Individualized Care Plans Decrease Emergency Department Use

December 09, 2017

Unplanned hospitalizations and emergency department (ED) visits are an ongoing problem for patients with cancer.

At the Taussig Cancer Institute, just 6% of all discharged patients accounted for more than 40% of unplanned readmissions (defined as a hospitalization occurring within 30 days of discharge). Those patients are also at high risk for future admissions, intensive care unit (ICU) stay, ED visits, overuse of chemotherapy, and underuse of hospice resources. Researchers developed an individualized care plan (ICP) for patients with the highest preventable use to see if this would impact hospital use and readmissions. Girish Kunapareddy, MD, at the Taussig Cancer Institute at the Cleveland Clinic in Ohio, discussed the findings at the ASH Annual Meeting (

They created an interdisciplinary care team (ICT) that included palliative medicine and oncology physicians, social workers, care coordinators, advanced practice providers, and nurses. Adult patients with at least two unplanned hospital readmissions during the previous 60 days were identified on a bimonthly basis. Hospitalizations for planned chemotherapy were excluded, as well as patients who had already been referred to hospice or had died.

The ICT reviewed the cohort to identify specific patient needs. Based on the findings, ICPs were created using a team-based approach with parallel input from patients’ primary outpatient oncology providers. The recommendations were then communicated to appropriate healthcare providers for implementation.

Thirty-six high-risk patients (median age = 55.2 years, range = 20–74) who accounted for 226 hospitalizations and 163 ED visits were identified and evaluated. Patients had relapsed or refractory hematologic malignancy (42%) or metastatic solid tumor disease (58%). Diagnoses included gastrointestinal malignancy (22.2%), acute leukemia (19.4%), and aggressive lymphoma (13.9%).

The creation of ICPs resulted in a decrease in the number of hospitalizations, ED visits, unplanned readmissions, and length of stay in all disease groups. After ICPs were implemented, hospitalizations decreased from 0.89 per patient-month to 0.36 per patient-month, with an average length of stay decreasing from 7.17 to 4.06 days per admission. Average ED visits decreased from 0.58 per patient-month to 0.34 per patient-month, and the average number of unplanned readmissions decreased from 0.43 per patient-month to 0.13 per patient-month.

Ten patients died since the creation of ICPs: eight used hospice care, whereas two died in the ICU. The average time to death from the creation of ICPs was 72 days among these patients, whereas time to death from last exposure to chemotherapy was 58 days.

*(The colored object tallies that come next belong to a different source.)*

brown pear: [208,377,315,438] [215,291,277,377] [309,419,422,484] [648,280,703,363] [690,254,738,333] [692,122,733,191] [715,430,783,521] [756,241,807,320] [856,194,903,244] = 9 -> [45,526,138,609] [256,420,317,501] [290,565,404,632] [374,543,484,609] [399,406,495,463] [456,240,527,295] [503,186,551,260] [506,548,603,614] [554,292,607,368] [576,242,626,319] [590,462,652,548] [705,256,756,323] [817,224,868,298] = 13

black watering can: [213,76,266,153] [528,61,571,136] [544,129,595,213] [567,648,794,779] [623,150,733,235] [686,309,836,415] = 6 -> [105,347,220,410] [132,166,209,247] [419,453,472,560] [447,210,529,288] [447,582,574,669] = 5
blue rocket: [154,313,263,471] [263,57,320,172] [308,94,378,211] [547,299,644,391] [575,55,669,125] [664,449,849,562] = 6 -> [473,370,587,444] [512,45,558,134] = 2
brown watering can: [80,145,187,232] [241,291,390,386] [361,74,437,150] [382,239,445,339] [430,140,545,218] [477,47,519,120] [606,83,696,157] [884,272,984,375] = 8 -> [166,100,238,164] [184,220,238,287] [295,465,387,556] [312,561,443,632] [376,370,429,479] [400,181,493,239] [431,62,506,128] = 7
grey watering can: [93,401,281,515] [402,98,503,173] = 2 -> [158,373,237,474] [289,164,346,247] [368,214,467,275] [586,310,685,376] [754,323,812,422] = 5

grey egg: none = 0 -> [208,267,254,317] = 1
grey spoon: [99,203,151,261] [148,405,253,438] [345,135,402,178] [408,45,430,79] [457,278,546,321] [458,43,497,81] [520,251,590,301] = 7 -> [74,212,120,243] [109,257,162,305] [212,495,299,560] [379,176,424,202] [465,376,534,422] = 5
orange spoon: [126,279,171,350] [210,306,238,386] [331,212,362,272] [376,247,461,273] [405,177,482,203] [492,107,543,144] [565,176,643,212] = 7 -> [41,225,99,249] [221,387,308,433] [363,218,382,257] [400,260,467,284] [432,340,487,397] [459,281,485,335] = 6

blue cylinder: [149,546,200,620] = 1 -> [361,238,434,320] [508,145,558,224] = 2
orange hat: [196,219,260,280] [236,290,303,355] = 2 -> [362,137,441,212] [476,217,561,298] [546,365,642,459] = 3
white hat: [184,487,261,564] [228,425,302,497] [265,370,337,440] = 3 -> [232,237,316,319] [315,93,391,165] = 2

When examining outcomes based on cancer type, ICPs appeared to better benefit patients with solid tumors in terms of ED use and outcomes compared to those with hematologic malignancies. The researchers found that patients with hematologic malignancies had an average hospitalization of 0.89 per patient-month, which decreased to 0.48 per patient-month, whereas patients with solid tumors had a decrease from 0.87 per patient-month to 0.27 per patient-month. Average readmissions per patient-month reduced from 0.4 to 0.28 in patients with hematologic malignancies and reduced from 0.445 to 0.03 in those with solid tumors. The average length of stay before ICP was 8.48 days for those with hematologic malignancies and 10.2 days for those with solid tumors. These stays decreased to 6.16 and 2.55 days, respectively, after ICP implementation.

“The selection process and the interventions from the multidisciplinary group were able to identify and significantly improve overall utilizations in the solid tumor cohort, but in order to achieve the same effect [in those with hematologic malignancies], a more selective process may be required,” the researchers concluded. A more selective process in the latter cohort that only includes patients who are more than 100 days post-hematopoietic cell transplantation and excludes those undergoing curative management with induction or consolidation therapy may better identify those best suited to benefit from ICPs, the researchers suggested.